**TASK**
Check each line of the entries below for the string "when"; copy every line where it appears.

**Source records**
[Start of Attachment]

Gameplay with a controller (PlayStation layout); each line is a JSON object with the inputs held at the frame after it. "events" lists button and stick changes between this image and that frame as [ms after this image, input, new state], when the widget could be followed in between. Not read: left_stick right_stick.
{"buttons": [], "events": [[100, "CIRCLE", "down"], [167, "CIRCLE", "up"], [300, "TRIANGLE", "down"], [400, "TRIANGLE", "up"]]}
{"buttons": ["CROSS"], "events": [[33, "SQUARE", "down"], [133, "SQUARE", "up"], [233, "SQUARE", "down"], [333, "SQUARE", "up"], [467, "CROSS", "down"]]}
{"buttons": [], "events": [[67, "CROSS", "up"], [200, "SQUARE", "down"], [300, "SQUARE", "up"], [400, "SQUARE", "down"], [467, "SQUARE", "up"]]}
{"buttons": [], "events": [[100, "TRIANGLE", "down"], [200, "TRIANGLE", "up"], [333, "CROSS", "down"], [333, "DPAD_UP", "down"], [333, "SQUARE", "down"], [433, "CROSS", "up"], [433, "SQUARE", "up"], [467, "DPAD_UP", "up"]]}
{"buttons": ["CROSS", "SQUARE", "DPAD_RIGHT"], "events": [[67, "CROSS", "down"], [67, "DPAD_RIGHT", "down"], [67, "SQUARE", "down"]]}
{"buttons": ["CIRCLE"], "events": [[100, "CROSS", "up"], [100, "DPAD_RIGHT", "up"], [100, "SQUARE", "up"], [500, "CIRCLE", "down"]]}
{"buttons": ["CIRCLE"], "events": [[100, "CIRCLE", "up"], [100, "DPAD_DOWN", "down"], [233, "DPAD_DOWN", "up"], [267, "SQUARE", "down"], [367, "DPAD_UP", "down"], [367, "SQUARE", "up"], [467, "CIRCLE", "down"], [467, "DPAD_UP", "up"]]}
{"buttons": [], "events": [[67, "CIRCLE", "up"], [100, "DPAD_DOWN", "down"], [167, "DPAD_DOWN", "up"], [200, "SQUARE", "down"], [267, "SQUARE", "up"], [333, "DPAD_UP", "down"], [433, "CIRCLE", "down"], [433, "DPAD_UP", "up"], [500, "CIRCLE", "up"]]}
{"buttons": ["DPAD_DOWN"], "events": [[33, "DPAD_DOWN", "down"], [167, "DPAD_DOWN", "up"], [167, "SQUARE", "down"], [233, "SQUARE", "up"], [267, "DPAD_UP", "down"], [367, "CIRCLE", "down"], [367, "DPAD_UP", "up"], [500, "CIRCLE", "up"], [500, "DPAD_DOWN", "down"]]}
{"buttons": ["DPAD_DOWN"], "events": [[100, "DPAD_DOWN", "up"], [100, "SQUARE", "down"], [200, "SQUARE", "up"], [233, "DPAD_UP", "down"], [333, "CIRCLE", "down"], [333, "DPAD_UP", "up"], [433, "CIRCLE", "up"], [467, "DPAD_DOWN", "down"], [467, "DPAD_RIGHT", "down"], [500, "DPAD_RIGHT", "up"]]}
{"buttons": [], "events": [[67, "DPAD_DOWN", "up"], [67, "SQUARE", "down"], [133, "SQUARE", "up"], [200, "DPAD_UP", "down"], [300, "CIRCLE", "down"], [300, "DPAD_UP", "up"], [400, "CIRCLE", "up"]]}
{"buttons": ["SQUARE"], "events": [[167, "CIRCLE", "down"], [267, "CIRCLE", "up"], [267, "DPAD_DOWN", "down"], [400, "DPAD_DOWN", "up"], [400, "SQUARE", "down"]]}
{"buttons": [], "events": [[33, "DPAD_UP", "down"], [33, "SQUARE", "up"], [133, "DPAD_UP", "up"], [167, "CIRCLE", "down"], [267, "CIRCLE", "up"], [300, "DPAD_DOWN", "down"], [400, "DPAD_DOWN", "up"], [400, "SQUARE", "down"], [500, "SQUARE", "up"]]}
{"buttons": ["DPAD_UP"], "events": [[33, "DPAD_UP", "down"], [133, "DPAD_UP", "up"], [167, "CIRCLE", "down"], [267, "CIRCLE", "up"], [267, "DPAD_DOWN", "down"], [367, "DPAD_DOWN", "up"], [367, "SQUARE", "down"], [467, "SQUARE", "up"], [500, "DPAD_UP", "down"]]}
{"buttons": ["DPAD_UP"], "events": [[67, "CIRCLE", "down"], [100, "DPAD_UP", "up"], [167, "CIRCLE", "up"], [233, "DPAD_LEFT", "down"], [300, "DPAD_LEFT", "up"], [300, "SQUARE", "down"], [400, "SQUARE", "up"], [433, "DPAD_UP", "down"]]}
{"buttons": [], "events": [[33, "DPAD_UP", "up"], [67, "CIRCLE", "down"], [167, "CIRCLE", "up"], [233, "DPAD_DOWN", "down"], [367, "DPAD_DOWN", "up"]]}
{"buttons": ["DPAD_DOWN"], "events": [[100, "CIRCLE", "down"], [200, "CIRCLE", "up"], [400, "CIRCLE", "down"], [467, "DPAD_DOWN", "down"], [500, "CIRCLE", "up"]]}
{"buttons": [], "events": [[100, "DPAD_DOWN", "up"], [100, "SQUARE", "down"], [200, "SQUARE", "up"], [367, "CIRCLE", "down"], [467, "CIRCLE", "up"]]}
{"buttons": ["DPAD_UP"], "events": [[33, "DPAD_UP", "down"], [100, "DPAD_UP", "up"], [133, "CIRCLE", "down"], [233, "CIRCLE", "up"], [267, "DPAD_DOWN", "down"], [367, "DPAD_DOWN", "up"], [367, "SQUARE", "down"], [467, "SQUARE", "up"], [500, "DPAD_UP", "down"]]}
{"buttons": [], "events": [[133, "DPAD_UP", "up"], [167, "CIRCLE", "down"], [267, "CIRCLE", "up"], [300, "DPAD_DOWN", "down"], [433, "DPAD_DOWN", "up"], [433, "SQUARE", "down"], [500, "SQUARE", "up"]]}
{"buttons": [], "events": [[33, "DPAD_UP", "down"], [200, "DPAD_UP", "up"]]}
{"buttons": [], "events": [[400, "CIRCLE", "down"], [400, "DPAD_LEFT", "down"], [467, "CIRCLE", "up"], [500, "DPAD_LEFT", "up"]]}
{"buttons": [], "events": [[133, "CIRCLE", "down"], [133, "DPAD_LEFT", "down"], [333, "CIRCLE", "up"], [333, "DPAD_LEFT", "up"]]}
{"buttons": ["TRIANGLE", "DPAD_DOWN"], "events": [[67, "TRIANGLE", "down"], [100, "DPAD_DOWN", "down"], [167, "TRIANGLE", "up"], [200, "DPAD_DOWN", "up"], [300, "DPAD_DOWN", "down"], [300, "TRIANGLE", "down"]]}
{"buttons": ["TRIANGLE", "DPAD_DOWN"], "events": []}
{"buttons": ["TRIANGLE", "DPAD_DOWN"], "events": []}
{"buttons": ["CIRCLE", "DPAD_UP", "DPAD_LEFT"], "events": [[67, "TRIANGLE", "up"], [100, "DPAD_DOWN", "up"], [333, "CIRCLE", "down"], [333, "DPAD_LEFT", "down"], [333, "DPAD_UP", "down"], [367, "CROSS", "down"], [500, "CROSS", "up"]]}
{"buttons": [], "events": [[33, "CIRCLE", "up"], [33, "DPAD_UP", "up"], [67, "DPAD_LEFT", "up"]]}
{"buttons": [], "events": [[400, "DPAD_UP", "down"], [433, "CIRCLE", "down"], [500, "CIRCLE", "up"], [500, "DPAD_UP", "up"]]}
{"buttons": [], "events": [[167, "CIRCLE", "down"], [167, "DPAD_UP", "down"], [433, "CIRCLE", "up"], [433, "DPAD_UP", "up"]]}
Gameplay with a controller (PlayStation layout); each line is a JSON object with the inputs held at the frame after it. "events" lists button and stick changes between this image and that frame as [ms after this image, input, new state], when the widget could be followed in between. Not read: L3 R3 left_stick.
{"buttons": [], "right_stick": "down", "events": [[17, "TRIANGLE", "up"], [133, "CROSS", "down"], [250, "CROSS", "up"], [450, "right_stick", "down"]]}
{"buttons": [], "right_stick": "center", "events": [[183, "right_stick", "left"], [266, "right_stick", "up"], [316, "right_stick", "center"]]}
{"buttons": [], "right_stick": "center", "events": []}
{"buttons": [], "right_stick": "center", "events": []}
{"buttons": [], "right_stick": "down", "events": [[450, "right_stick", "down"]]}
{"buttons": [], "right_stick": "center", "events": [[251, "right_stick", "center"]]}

[End of Attachment]

**EXERCISE OUTPUT**
Gameplay with a controller (PlayStation layout); each line is a JSON object with the inputs held at the frame after it. "events" lists button and stick changes between this image and that frame as [ms after this image, input, new state], when the widget could be followed in between. Not read: left_stick right_stick.
Gameplay with a controller (PlayStation layout); each line is a JSON object with the inputs held at the frame after it. "events" lists button and stick changes between this image and that frame as [ms after this image, input, new state], when the widget could be followed in between. Not read: L3 R3 left_stick.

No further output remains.